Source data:
.....

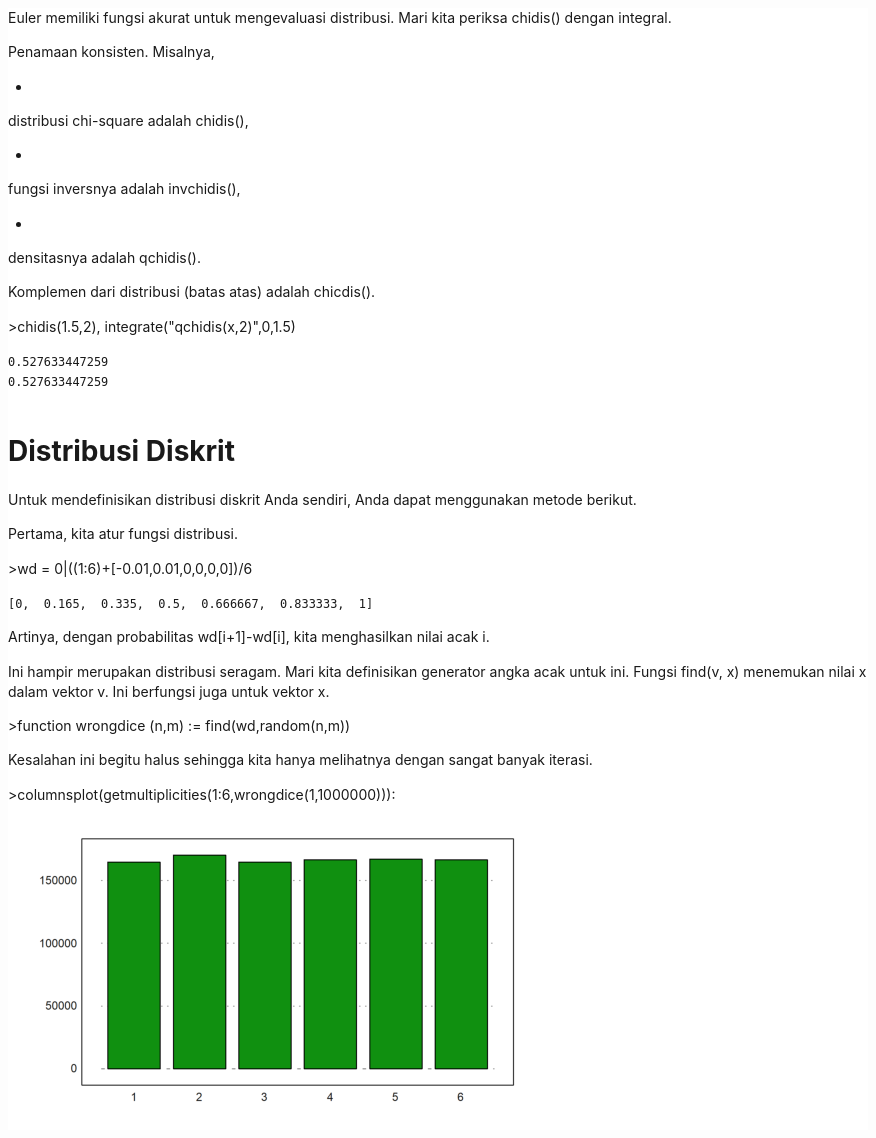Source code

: Euler memiliki fungsi akurat untuk mengevaluasi distribusi. Mari kita
periksa chidis() dengan integral.


Penamaan konsisten. Misalnya,


* 
distribusi chi-square adalah chidis(),

* 
fungsi inversnya adalah invchidis(),

* 
densitasnya adalah qchidis().


Komplemen dari distribusi (batas atas) adalah chicdis().


\>chidis(1.5,2), integrate("qchidis(x,2)",0,1.5)


    0.527633447259
    0.527633447259

# Distribusi Diskrit

Untuk mendefinisikan distribusi diskrit Anda sendiri, Anda dapat
menggunakan metode berikut.


Pertama, kita atur fungsi distribusi.


\>wd = 0|((1:6)+[-0.01,0.01,0,0,0,0])/6


    [0,  0.165,  0.335,  0.5,  0.666667,  0.833333,  1]

Artinya, dengan probabilitas wd[i+1]-wd[i], kita menghasilkan nilai
acak i.


Ini hampir merupakan distribusi seragam. Mari kita definisikan
generator angka acak untuk ini. Fungsi find(v, x) menemukan nilai x
dalam vektor v. Ini berfungsi juga untuk vektor x.


\>function wrongdice (n,m) := find(wd,random(n,m))


Kesalahan ini begitu halus sehingga kita hanya melihatnya dengan
sangat banyak iterasi.


\>columnsplot(getmultiplicities(1:6,wrongdice(1,1000000))):


![images/EMT4Statistika_Muhamad%20Naufal%20Zaky-015.png](images/EMT4Statistika_Muhamad%20Naufal%20Zaky-015.png)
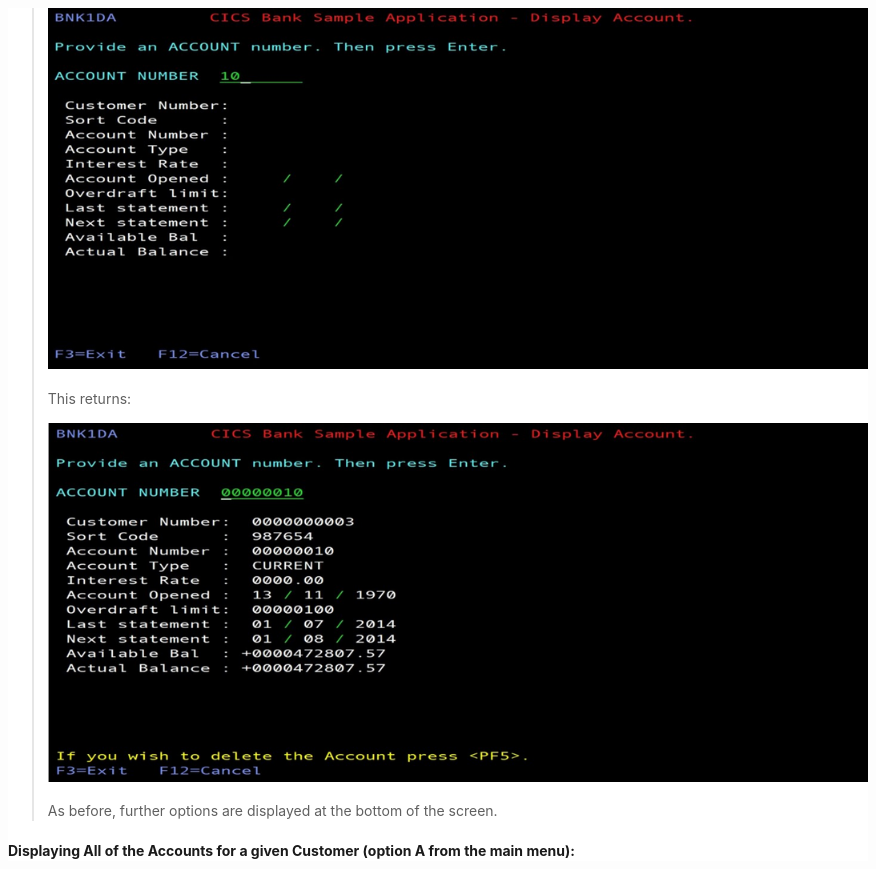 > ![BMSUser option 2 entry](../doc/images/BMSUserGuide/BMSUser_Opt_2_ENTRY.jpg)
>
>
> This returns:
>
> ![BMSUser option 2 success](../doc/images/BMSUserGuide/BMSUser_Opt_2_SUCCESS.jpg)
>
>
> As before, further options are displayed at the bottom of the screen.

#### Displaying All of the Accounts for a given Customer (option A from the main menu):
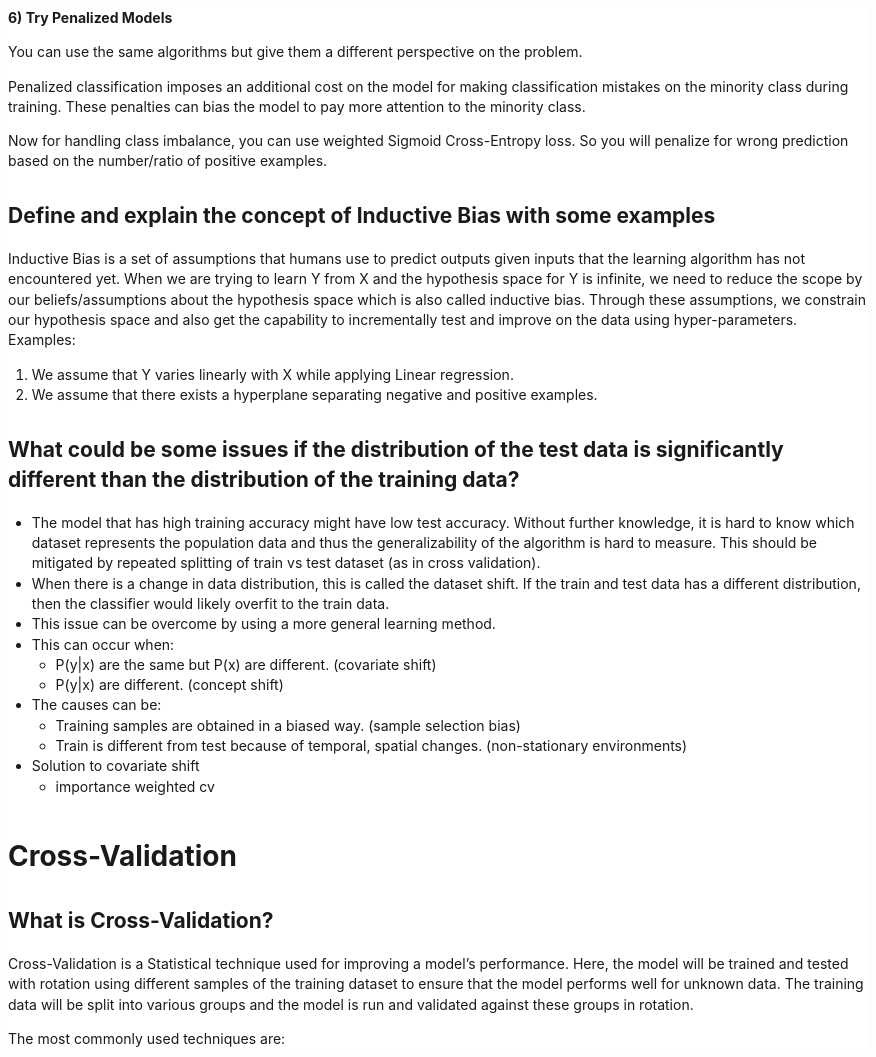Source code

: **6) Try Penalized Models**

You can use the same algorithms but give them a different perspective on the problem.

Penalized classification imposes an additional cost on the model for making classification mistakes on the minority class during training. These penalties can bias the model to pay more attention to the minority class.

Now for handling class imbalance, you can use weighted Sigmoid Cross-Entropy loss. So you will penalize for wrong prediction based on the number/ratio of positive examples.

## Define and explain the concept of Inductive Bias with some examples
Inductive Bias is a set of assumptions that humans use to predict outputs given inputs that the learning algorithm has not encountered yet. When we are trying to learn Y from X and the hypothesis space for Y is infinite, we need to reduce the scope by our beliefs/assumptions about the hypothesis space which is also called inductive bias. Through these assumptions, we constrain our hypothesis space and also get the capability to incrementally test and improve on the data using hyper-parameters. Examples:

1. We assume that Y varies linearly with X while applying Linear regression.
1. We assume that there exists a hyperplane separating negative and positive examples.
## What could be some issues if the distribution of the test data is significantly different than the distribution of the training data?
- The model that has high training accuracy might have low test accuracy. Without further knowledge, it is hard to know which dataset represents the population data and thus the generalizability of the algorithm is hard to measure. This should be mitigated by repeated splitting of train vs test dataset (as in cross validation).
- When there is a change in data distribution, this is called the dataset shift. If the train and test data has a different distribution, then the classifier would likely overfit to the train data.
- This issue can be overcome by using a more general learning method.
- This can occur when:
  - P(y|x) are the same but P(x) are different. (covariate shift)
  - P(y|x) are different. (concept shift)
- The causes can be:
  - Training samples are obtained in a biased way. (sample selection bias)
  - Train is different from test because of temporal, spatial changes. (non-stationary environments)
- Solution to covariate shift
  - importance weighted cv

# Cross-Validation
## What is Cross-Validation?
Cross-Validation is a Statistical technique used for improving a model’s performance. Here, the model will be trained and tested with rotation using different samples of the training dataset to ensure that the model performs well for unknown data. The training data will be split into various groups and the model is run and validated against these groups in rotation.

The most commonly used techniques are:
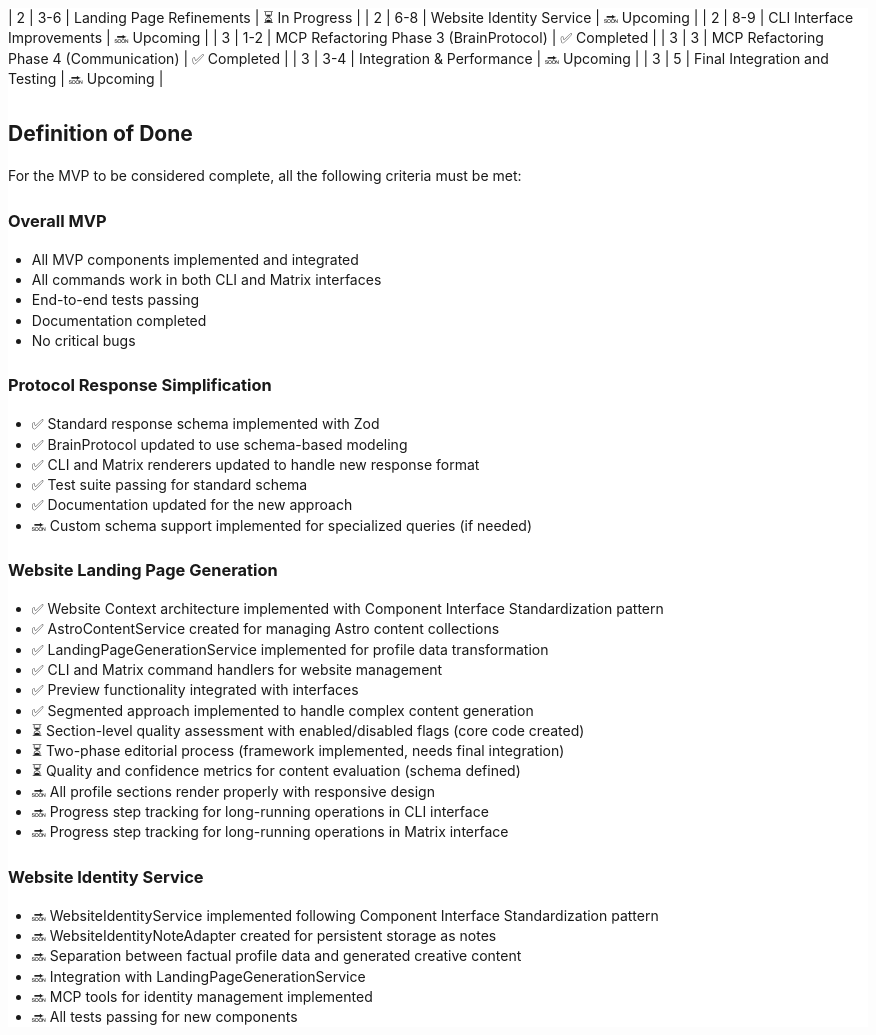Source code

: | 2 | 3-6 | Landing Page Refinements | ⏳ In Progress |
| 2 | 6-8 | Website Identity Service | 🔜 Upcoming |
| 2 | 8-9 | CLI Interface Improvements | 🔜 Upcoming |
| 3 | 1-2 | MCP Refactoring Phase 3 (BrainProtocol) | ✅ Completed |
| 3 | 3 | MCP Refactoring Phase 4 (Communication) | ✅ Completed |
| 3 | 3-4 | Integration & Performance | 🔜 Upcoming |
| 3 | 5 | Final Integration and Testing | 🔜 Upcoming |

## Definition of Done

For the MVP to be considered complete, all the following criteria must be met:

### Overall MVP
- All MVP components implemented and integrated
- All commands work in both CLI and Matrix interfaces
- End-to-end tests passing
- Documentation completed
- No critical bugs

### Protocol Response Simplification
- ✅ Standard response schema implemented with Zod
- ✅ BrainProtocol updated to use schema-based modeling
- ✅ CLI and Matrix renderers updated to handle new response format
- ✅ Test suite passing for standard schema
- ✅ Documentation updated for the new approach
- 🔜 Custom schema support implemented for specialized queries (if needed)

### Website Landing Page Generation
- ✅ Website Context architecture implemented with Component Interface Standardization pattern
- ✅ AstroContentService created for managing Astro content collections
- ✅ LandingPageGenerationService implemented for profile data transformation
- ✅ CLI and Matrix command handlers for website management
- ✅ Preview functionality integrated with interfaces
- ✅ Segmented approach implemented to handle complex content generation
- ⏳ Section-level quality assessment with enabled/disabled flags (core code created)
- ⏳ Two-phase editorial process (framework implemented, needs final integration)
- ⏳ Quality and confidence metrics for content evaluation (schema defined)
- 🔜 All profile sections render properly with responsive design
- 🔜 Progress step tracking for long-running operations in CLI interface
- 🔜 Progress step tracking for long-running operations in Matrix interface

### Website Identity Service
- 🔜 WebsiteIdentityService implemented following Component Interface Standardization pattern
- 🔜 WebsiteIdentityNoteAdapter created for persistent storage as notes
- 🔜 Separation between factual profile data and generated creative content
- 🔜 Integration with LandingPageGenerationService
- 🔜 MCP tools for identity management implemented
- 🔜 All tests passing for new components

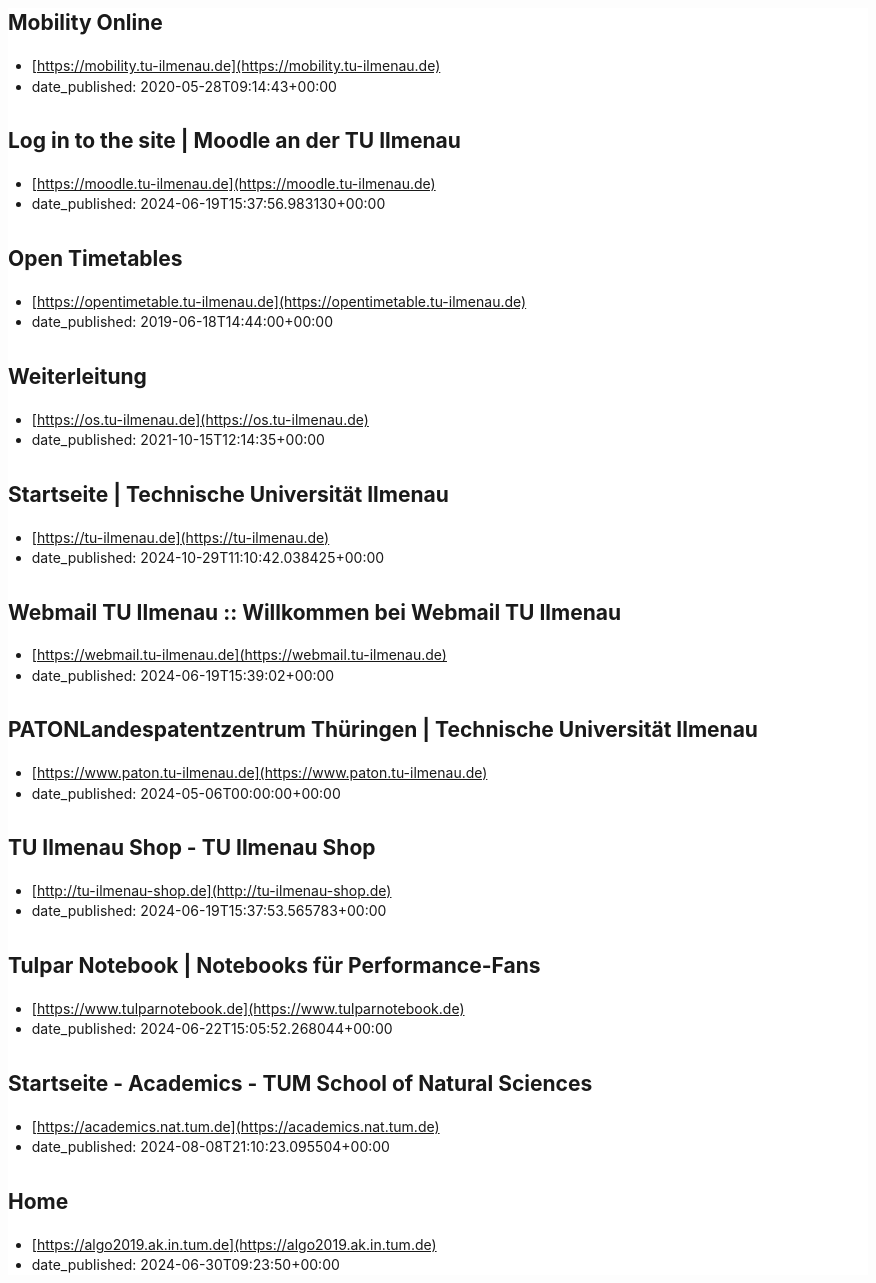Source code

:  ## Mobility Online
 - [https://mobility.tu-ilmenau.de](https://mobility.tu-ilmenau.de)
 - date_published: 2020-05-28T09:14:43+00:00

 ## Log in to the site | Moodle an der TU Ilmenau
 - [https://moodle.tu-ilmenau.de](https://moodle.tu-ilmenau.de)
 - date_published: 2024-06-19T15:37:56.983130+00:00

 ## Open Timetables
 - [https://opentimetable.tu-ilmenau.de](https://opentimetable.tu-ilmenau.de)
 - date_published: 2019-06-18T14:44:00+00:00

 ## Weiterleitung
 - [https://os.tu-ilmenau.de](https://os.tu-ilmenau.de)
 - date_published: 2021-10-15T12:14:35+00:00

 ## Startseite | Technische Universität Ilmenau
 - [https://tu-ilmenau.de](https://tu-ilmenau.de)
 - date_published: 2024-10-29T11:10:42.038425+00:00

 ## Webmail TU Ilmenau :: Willkommen bei  Webmail TU Ilmenau
 - [https://webmail.tu-ilmenau.de](https://webmail.tu-ilmenau.de)
 - date_published: 2024-06-19T15:39:02+00:00

 ## PATONLandespatentzentrum Thüringen | Technische Universität Ilmenau
 - [https://www.paton.tu-ilmenau.de](https://www.paton.tu-ilmenau.de)
 - date_published: 2024-05-06T00:00:00+00:00

 ## TU Ilmenau Shop - TU Ilmenau Shop
 - [http://tu-ilmenau-shop.de](http://tu-ilmenau-shop.de)
 - date_published: 2024-06-19T15:37:53.565783+00:00

 ## Tulpar Notebook | Notebooks für Performance-Fans
 - [https://www.tulparnotebook.de](https://www.tulparnotebook.de)
 - date_published: 2024-06-22T15:05:52.268044+00:00

 ## Startseite - Academics - TUM School of Natural Sciences
 - [https://academics.nat.tum.de](https://academics.nat.tum.de)
 - date_published: 2024-08-08T21:10:23.095504+00:00

 ## Home
 - [https://algo2019.ak.in.tum.de](https://algo2019.ak.in.tum.de)
 - date_published: 2024-06-30T09:23:50+00:00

.....

### WORK TASK
With the line that has "- Documentation completed" as the first and the line that has "- ✅ LandingPageGenerationService" as the last, repeat exactly that run of lines above and no more.

### COMPLETED TASK
- Documentation completed
- No critical bugs

### Protocol Response Simplification
- ✅ Standard response schema implemented with Zod
- ✅ BrainProtocol updated to use schema-based modeling
- ✅ CLI and Matrix renderers updated to handle new response format
- ✅ Test suite passing for standard schema
- ✅ Documentation updated for the new approach
- 🔜 Custom schema support implemented for specialized queries (if needed)

### Website Landing Page Generation
- ✅ Website Context architecture implemented with Component Interface Standardization pattern
- ✅ AstroContentService created for managing Astro content collections
- ✅ LandingPageGenerationService implemented for profile data transformation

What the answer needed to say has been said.